Lisa and I continued to cross paths a bit in the years that followed — mostly, again, because of mutual friends.  In high school she dated a guy named Mike, and their relationship was about as serious as a teenage relationship could be.  Mike went on to Virginia Tech after high school, and Lisa went to JMU and ended up transferring to Tech after her first year so she could be with Mike.  Mike was a great guy, and all indications were that he and Lisa would get married after college.  While Lisa and Mike were in their relationship, I was in an equally serious relationship with one of Lisa’s best friends, Jamie, and it became just as sure a bet that Jamie and I would get married after she finished college and I got settled into my first assignment in the military.  Against all odds, both relationships ended, and over time and across the miles, Lisa and I drew closer as friends — at first to try to help each other get over the breakups, and then later because I kept seeing more and more what a great person she was.
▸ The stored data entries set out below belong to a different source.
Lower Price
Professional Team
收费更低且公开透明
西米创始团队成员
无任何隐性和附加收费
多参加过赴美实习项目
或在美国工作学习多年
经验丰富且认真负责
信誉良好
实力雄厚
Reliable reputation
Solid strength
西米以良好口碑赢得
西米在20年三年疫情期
In 2004 I transferred to Japan, and during the two years I was there I kept in touch with Lisa regularly.  Just about every Saturday morning I would trek over to the Internet cafe on base to do two things: call my family and write Lisa an email.  On a weekend trip up to Nago Pineapple Park on Okinawa, I gathered up a bunch of pineapple trinkets and sent them to Lisa (the inaugural name for Lisa’s blog was actually “Ramblings of a Pineapple Enthusiast”).  When I left the military in 2006 and moved back to NJ, Lisa and I would get together whenever she was home and go for a run on the Belmar boardwalk or the running track in our hometown municipal complex.  I drove down to Virginia Beach one weekend in 2007 to visit her, and we went to a Shins concert at The Norva and bought each other T-shirts (I still have mine, but since the only size available at the concert was small (not a problem for Lisa), it was converted into a dust rag a couple of years ago).  We hung out with a couple of her friends in Virginia Beach (in my usual way of remembering dogs more than people, I don’t remember the friends’ names, but I remember that they had a boxer), and one of the friends told me in a sidebar conversation that Lisa always got him an “A” when she edited his college papers.  We agreed that she was the best writer and editor we’d ever met.  To me, she still is.
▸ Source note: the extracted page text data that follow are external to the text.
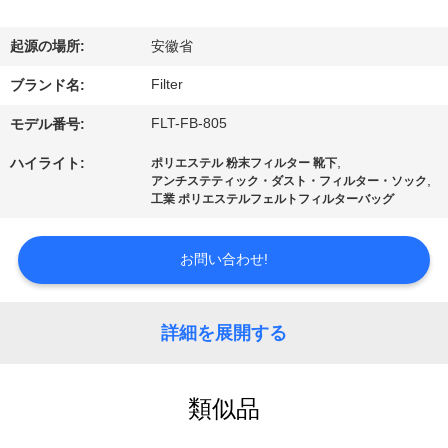
た
ち
起源の場所:
安徽省
に
Filter
ブランド名:
関
FLT-FB-805
モデル番号:
し
,
ハイライト:
ポリエステル 粉末フィルター 靴下
,
アンチステティック・ダスト・フィルター・ソック
て
工業 ポリエステルフェルトフィルターバッグ
は
お問い合わせ!
工
詳細を展開する
場
旅
類似品
行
I went back to her old LiveJournal to refresh my memory for this guest post (we both started LiveJournals in 2003 — Lisa kept up with hers, and I think mine fizzled out after post #2), and as I was clicking through her post archive, memories started flooding back.  I laughed out loud at these two conversations Lisa had with her brother, Stephen: (1) “An Intelligent Conversation With My Brother”; and (2) “An Update on Stephen Getting a Job.”  Her early 2004 posts about her little cousins are all great (the guest post that her little cousins submitted last week is a must-read).  I think my all-time favorite post, though, is one Lisa wrote on Memorial Day weekend in 2004.  It captures everything about summer at the Jersey Shore that I love and miss.
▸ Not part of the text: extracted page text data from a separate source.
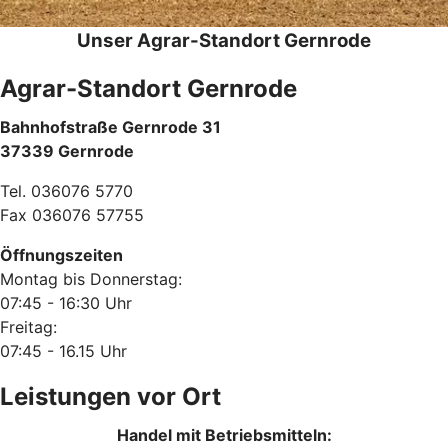
Unser Agrar-Standort Gernrode
Agrar-Standort Gernrode
Bahnhofstraße Gernrode 31
37339 Gernrode
Tel. 036076 5770
Fax 036076 57755
Öffnungszeiten
Montag bis Donnerstag:
07:45 - 16:30 Uhr
Freitag:
07:45 - 16.15 Uhr
Leistungen vor Ort
Handel mit Betriebsmitteln:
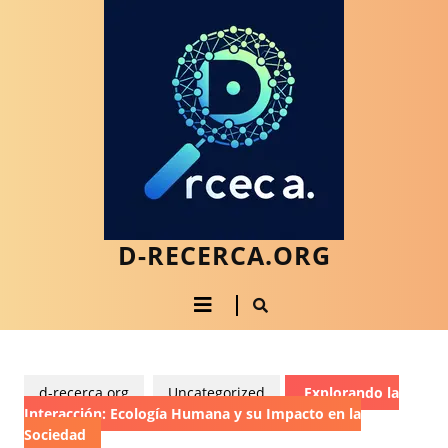
Saltar
al
contenido
Saltar
al
contenido
D-RECERCA.ORG
Botón
de
apertura
d-recerca.org
Uncategorized
Explorando la
Interacción: Ecología Humana y su Impacto en la
Sociedad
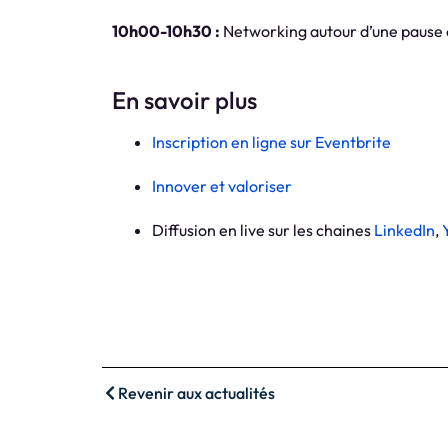
10h00-10h30 :
Networking autour d’une pause c
En savoir plus
Inscription en ligne sur Eventbrite
Innover et valoriser
Diffusion en live sur les chaines
LinkedIn
,
Revenir aux actualités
If you’re reading this, you’re probably a fellow fan of Lisa’s blog, and you don’t need to be assured that it’s worth your time to keep reading.  For anyone who hasn’t been fortunate enough to meet Lisa in person, and only knows her as a two-dimensional Internet person, please accept my assurance that the person behind the blog is just as smart, funny and awesome (and fashionable) as you know her to be here.  Happy 10-year anniversary, Lisa!  Keep writing!